An experiment in first-person narrative. Not sure if I was successful or not.
Finally, I think. Finally John's out, Mrs. Hudson is out…
I turn my phone off, won't do to have Mycroft calling at an inopportune time.
I am bored. So painfully bored. I can feel my brain stagnating – synapses breaking up, lobes going blank. Shutting down. Sabotaging me.
John loves me. He loves me the way I am. He needs me like this. He will understand.
It runs through my mind like a mantra, justifying me as I clean my equipment. I am thorough, methodical, sterilising each and every part, all vintage steel and glass. This is the difference between a junkie and a genius. This is what makes me special.
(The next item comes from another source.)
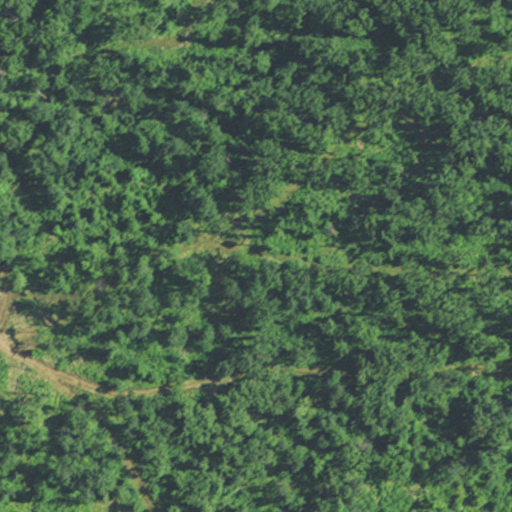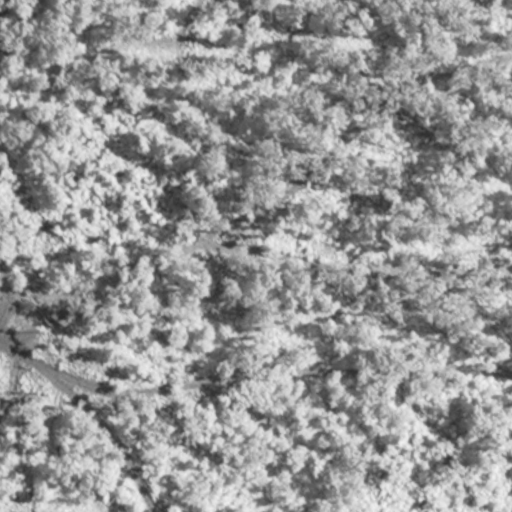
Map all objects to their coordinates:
road: (9, 9)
I close my eyes, anticipating the electric crackle that runs through each vein, along each nerve. The sharpness and clarity that's to come. I begin preparing my favoured cocktail, my seven-per-cent-solution, when I am mentally assaulted. John's face, John's voice. Not angry. Disappointed. Angry, I could deal with. But disappointment, that's an entirely different situation.
I make a snap decision, expelling the contents of the syringe into the sink. The water table in London is so contaminated, this won't change much.
Sighing pensively, I carefully repackage my works, tucking each piece into their allocated slots in the velvet lining. I snap the case shut, wistfully caressing the lid of the box.